## 抜粋本文

★ ★ ★ ★

説明

画像形成ユニット

【課題】剥離部材の表面にトナーが溜まるのを抑えることで、剥離部材による剥離時に用紙が汚れるのを抑えることを目的とする。
【解決手段】画像形成ユニット(プロセスカートリッジ6)は、現像剤像を担持しながら回転するとともに、転写位置CPにおいて転写手段(転写ローラCR)との協働により現像剤像を記録シート(用紙P)に転写する像担持体(感光ドラム81)と、転写位置CPに対して像担持体の回転方向下流側において像担持体に接触して配置され、像担持体から記録シートを剥離させる剥離部材(剥離フィルム100)と、を備える。剥離部材は、シート状に形成され、像担持体に対向する第1の面101と、第1の面101とは反対側に位置する第2の面102と、を有しており、第2の面102が、荒らし加工により荒らされている。

【発明の詳細な説明】
【技術分野】
【0001】
本発明は、像担持体から記録シートを剥離させる剥離部材を備えた画像形成ユニットに関する。
【背景技術】
【0002】
従来、トナー像を担持する感光ドラム(像担持体)と、感光ドラムに貼り付いた用紙を剥がすための剥離部材とを備えた画像形成装置が知られている(特許文献1参照)。この技術では、剥離部材を感光ドラムに接触させることで、感光ドラムに貼り付いた用紙を剥離部材で確実に剥離させている。
【先行技術文献】
【特許文献】
【0003】
【特許文献1】実開昭53−139847号公報
【発明の概要】
【発明が解決しようとする課題】
【0004】
しかしながら、剥離部材を感光ドラムに接触させた場合には、感光ドラムから用紙に転写しきれずに感光ドラム上に残ったトナーが、剥離部材で剥がされて当該剥離部材の表面に溜まってしまい、次回の剥離時に剥離部材上のトナーで用紙を汚してしまうといった問題があった。

★ ★ ★ ★

## 提供資料
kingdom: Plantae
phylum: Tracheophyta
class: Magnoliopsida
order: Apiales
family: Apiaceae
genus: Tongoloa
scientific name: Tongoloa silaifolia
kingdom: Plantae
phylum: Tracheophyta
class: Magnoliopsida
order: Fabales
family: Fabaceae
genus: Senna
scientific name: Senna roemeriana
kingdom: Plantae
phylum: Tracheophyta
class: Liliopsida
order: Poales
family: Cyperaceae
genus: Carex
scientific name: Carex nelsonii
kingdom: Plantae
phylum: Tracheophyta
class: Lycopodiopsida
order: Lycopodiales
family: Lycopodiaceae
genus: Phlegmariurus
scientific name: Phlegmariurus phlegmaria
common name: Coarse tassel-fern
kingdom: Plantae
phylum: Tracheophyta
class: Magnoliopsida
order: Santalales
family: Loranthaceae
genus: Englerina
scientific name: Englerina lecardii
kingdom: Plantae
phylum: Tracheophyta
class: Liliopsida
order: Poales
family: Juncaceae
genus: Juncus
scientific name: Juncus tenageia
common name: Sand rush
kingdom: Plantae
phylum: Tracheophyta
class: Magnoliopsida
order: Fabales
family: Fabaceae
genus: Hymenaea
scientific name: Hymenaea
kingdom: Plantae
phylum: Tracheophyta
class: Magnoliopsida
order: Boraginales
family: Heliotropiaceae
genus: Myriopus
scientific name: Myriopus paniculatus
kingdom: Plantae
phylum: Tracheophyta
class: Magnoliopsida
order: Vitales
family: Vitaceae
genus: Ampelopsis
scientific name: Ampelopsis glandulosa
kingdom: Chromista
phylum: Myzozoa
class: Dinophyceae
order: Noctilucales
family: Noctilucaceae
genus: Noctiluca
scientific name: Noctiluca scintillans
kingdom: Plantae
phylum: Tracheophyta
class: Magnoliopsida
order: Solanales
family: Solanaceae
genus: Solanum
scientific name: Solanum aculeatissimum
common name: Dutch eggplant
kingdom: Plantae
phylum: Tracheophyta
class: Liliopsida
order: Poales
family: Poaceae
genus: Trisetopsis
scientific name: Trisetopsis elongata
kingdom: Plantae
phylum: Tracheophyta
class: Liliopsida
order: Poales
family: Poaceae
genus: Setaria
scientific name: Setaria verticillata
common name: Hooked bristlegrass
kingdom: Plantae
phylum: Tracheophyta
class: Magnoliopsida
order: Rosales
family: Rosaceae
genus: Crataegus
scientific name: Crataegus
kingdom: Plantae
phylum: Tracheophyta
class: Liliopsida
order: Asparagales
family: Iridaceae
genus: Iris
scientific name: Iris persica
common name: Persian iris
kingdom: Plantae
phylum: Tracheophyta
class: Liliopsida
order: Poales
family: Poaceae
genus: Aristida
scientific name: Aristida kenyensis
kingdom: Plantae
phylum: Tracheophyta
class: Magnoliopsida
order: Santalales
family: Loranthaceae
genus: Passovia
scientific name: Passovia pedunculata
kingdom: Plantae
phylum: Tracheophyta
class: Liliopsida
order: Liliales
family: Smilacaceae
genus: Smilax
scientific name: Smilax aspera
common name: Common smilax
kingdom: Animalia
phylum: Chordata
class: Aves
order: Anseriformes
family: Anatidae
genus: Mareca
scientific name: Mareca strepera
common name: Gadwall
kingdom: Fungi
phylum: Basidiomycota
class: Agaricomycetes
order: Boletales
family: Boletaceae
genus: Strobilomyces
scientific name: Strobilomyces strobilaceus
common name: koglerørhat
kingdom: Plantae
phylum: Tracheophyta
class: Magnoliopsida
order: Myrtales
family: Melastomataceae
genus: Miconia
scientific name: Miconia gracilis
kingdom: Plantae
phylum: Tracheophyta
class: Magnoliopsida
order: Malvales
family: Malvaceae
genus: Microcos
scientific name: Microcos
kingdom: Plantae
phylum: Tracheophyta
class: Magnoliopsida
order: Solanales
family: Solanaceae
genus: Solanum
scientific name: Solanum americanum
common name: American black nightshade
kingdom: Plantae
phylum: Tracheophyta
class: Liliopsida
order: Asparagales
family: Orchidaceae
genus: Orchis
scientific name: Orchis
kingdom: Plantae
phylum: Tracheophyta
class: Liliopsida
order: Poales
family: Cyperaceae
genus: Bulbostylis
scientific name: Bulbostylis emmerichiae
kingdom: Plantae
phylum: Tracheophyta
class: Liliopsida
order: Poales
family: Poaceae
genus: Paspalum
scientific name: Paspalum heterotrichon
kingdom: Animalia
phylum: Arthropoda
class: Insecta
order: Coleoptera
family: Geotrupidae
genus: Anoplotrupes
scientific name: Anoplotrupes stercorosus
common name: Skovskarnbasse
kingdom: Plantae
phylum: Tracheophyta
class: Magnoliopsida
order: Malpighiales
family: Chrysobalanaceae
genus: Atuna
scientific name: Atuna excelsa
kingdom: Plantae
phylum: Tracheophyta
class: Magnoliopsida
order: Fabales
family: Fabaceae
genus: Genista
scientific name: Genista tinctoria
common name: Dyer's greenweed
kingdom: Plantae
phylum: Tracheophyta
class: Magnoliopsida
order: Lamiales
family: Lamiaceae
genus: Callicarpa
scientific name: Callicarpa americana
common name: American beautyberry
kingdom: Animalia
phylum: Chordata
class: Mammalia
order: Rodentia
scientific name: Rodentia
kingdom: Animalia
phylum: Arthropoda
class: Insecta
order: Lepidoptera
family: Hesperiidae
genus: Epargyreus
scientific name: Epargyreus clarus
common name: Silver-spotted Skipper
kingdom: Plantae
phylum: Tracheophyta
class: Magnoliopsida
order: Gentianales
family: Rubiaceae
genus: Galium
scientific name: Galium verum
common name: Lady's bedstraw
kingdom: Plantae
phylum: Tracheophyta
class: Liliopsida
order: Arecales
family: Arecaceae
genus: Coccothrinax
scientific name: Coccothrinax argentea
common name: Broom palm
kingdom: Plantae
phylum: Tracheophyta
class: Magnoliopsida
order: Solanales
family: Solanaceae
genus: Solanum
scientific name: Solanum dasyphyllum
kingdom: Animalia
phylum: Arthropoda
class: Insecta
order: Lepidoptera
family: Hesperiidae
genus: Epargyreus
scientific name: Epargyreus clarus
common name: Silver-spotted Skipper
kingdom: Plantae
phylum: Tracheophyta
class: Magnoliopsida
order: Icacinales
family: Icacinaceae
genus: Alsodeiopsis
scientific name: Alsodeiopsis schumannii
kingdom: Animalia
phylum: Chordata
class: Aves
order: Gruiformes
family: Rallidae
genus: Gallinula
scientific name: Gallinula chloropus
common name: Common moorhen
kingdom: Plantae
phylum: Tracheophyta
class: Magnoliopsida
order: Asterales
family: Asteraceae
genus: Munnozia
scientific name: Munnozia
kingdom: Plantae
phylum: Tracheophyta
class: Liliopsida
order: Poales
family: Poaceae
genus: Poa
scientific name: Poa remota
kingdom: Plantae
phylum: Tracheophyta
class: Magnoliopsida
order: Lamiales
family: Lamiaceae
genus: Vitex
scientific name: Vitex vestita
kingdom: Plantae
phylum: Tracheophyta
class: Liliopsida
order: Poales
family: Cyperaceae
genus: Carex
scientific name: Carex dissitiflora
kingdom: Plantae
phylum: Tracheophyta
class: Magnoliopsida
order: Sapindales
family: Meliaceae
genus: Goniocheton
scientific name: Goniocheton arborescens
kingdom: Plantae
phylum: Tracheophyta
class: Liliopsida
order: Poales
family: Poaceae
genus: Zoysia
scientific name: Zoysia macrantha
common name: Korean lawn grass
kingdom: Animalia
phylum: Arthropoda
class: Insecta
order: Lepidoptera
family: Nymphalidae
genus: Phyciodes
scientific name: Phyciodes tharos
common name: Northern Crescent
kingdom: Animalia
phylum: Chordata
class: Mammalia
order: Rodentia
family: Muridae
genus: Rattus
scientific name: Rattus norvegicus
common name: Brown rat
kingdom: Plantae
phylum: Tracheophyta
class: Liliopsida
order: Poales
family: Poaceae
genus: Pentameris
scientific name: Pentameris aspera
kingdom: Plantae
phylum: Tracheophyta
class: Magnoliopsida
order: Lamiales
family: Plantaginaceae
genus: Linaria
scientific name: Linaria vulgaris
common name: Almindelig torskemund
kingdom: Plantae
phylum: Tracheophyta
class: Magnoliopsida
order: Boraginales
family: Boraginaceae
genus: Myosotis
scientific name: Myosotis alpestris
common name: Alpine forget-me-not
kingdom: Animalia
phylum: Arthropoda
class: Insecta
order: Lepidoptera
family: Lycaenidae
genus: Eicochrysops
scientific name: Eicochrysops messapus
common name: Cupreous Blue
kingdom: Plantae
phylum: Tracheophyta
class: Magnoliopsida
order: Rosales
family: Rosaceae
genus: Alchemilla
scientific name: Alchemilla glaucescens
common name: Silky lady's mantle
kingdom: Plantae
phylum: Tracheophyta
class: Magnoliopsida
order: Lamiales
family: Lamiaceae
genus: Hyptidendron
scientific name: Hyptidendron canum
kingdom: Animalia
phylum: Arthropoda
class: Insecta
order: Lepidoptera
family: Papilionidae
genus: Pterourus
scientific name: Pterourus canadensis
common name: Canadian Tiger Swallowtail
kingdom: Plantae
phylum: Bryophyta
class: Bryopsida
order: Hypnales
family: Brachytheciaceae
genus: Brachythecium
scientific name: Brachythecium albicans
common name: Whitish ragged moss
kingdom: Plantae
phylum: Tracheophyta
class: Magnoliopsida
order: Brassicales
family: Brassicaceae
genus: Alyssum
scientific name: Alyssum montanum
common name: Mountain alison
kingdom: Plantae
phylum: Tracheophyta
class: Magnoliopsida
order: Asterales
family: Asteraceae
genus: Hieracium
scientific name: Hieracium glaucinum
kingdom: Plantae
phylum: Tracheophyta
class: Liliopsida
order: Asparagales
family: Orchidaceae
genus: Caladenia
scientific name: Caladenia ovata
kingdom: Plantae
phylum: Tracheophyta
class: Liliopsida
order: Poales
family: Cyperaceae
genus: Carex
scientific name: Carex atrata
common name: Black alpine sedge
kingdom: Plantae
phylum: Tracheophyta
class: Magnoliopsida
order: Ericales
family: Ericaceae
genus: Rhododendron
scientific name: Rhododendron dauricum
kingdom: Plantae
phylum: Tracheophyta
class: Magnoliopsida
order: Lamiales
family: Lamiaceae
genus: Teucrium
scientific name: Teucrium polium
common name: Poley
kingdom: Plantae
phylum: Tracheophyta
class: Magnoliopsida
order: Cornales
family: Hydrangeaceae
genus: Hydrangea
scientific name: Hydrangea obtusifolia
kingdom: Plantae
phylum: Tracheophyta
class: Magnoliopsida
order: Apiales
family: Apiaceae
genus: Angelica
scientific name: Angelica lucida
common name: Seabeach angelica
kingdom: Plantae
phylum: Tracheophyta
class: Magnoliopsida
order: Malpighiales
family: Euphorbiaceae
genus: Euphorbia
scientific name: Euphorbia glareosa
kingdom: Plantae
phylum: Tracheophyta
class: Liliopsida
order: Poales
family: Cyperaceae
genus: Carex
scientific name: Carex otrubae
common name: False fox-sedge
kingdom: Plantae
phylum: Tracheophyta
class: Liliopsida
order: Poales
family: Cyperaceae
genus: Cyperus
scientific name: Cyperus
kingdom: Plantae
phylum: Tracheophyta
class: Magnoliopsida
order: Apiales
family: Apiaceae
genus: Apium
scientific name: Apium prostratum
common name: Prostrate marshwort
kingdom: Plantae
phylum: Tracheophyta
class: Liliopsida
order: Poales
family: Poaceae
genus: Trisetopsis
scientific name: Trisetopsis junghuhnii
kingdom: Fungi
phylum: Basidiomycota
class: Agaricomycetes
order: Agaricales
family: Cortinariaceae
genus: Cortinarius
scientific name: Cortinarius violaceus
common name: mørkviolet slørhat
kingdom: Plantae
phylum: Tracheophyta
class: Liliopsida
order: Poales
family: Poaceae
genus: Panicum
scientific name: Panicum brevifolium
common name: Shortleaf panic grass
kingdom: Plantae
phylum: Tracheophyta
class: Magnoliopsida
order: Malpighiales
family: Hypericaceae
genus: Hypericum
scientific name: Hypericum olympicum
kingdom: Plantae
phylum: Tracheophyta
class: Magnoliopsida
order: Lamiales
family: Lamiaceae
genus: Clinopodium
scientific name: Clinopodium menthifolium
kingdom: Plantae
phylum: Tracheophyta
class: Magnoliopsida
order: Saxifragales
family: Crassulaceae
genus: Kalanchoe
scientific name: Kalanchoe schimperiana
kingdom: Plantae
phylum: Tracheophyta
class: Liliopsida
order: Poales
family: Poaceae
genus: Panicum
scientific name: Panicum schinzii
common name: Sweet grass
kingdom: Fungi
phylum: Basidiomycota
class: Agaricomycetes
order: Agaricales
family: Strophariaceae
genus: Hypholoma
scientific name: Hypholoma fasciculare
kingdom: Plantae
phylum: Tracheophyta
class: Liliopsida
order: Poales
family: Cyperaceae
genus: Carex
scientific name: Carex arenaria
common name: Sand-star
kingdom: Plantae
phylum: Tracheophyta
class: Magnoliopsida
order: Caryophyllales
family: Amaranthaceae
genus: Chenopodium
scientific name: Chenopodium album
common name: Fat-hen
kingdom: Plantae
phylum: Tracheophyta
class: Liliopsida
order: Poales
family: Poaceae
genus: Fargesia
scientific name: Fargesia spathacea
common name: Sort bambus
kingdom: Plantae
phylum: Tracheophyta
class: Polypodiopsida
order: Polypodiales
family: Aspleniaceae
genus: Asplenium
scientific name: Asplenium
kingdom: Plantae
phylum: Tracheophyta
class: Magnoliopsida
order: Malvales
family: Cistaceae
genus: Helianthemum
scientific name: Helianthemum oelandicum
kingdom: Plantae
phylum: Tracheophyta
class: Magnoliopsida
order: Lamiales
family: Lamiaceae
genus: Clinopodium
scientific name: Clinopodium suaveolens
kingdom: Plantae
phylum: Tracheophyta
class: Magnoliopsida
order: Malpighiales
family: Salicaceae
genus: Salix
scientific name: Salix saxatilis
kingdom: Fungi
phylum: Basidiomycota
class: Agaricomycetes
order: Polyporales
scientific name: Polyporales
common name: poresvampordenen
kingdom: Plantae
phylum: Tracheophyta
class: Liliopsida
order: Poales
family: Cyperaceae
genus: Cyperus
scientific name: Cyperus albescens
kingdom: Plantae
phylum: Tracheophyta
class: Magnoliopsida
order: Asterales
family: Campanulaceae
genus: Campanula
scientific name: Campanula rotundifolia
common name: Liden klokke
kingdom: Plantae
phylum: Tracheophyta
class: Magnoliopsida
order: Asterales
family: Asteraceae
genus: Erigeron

★ ★ ★ ★

## 指示
剥離部材を備えた画像形成ユニットについての特許文書を、最後の段落の後から書き継いでもらえますか。

## 解答
【0005】
そこで、本発明は、剥離部材の表面にトナー(現像剤)が溜まるのを抑えることで、剥離部材による剥離時に用紙(記録シート)が汚れるのを抑えることを目的とする。
【課題を解決するための手段】
【0006】
前記課題を解決する本発明は、現像剤像を担持しながら回転するとともに、転写位置において転写手段との協働により前記現像剤像を記録シートに転写する像担持体と、前記転写位置に対して前記像担持体の回転方向下流側において前記像担持体に接触して配置され、前記像担持体から前記記録シートを剥離させる剥離部材と、を備える画像形成ユニットであって、前記剥離部材は、シート状に形成され、前記像担持体に対向する第1の面と、前記第1の面とは反対側に位置する第2の面と、を有しており、前記第2の面が、荒らし加工により荒らされていることを特徴とする。
【0007】
ここで、本願発明者らは、剥離部材の第2の面を荒らし加工で荒らした形状とすることで、剥離部材に現像剤が付着し難くなることを実験により発見している。そのため、本発明によれば、剥離部材の第2の面を荒らし加工で荒らすので、剥離部材上に現像剤が溜まり難くなる。
【発明の効果】
【0008】
本発明によれば、剥離部材の第2の面に現像剤が溜まるのを抑えることができるので、剥離部材による剥離時に記録シートが汚れるのを抑えることができる。
【図面の簡単な説明】
【0009】
【図1】本発明の実施形態に係るレーザプリンタを示す図である。
【図2】剥離フィルムを示す斜視図(a)と、ドラムカートリッジを剥離フィルム側から見た図(b)と、剥離フィルムと感光ドラムを示す断面図(c)である。
【図3】剥離フィルムの第2の面の任意の複数の点における各電界の向きを示す図であり、荒らし加工前の状態を示す図(a)と、荒らし加工後の状態を示す図(b)である。
【図4】実施例1,2における試験片の形状等を示す図である。
【図5】実施例1の実験結果を示す表である。
【図6】実施例1の実験結果を示すグラフである。
【図7】実施例2の実験結果を示す表である。
【図8】実施例2の実験結果を示すグラフである。
【発明を実施するための形態】
【0010】
<レーザプリンタの全体構成>
次に、本発明の実施形態について、適宜図面を参照しながら詳細に説明する。なお、以下の説明においては、まず、レーザプリンタの全体構成を説明した後、本発明の特徴部分を詳細に説明することとする。
【0011】
以下の説明において、方向は、レーザプリンタ使用時のユーザを基準にした方向で説明する。すなわち、図1において、紙面に向かって左側を「前側(手前側)」、紙面に向かって右側を「後側(奥側)」とし、紙面に向かって奥側を「左側」、紙面に向かって手前側を「右側」とする。また、紙面に向かって上下方向を「上下方向」とする。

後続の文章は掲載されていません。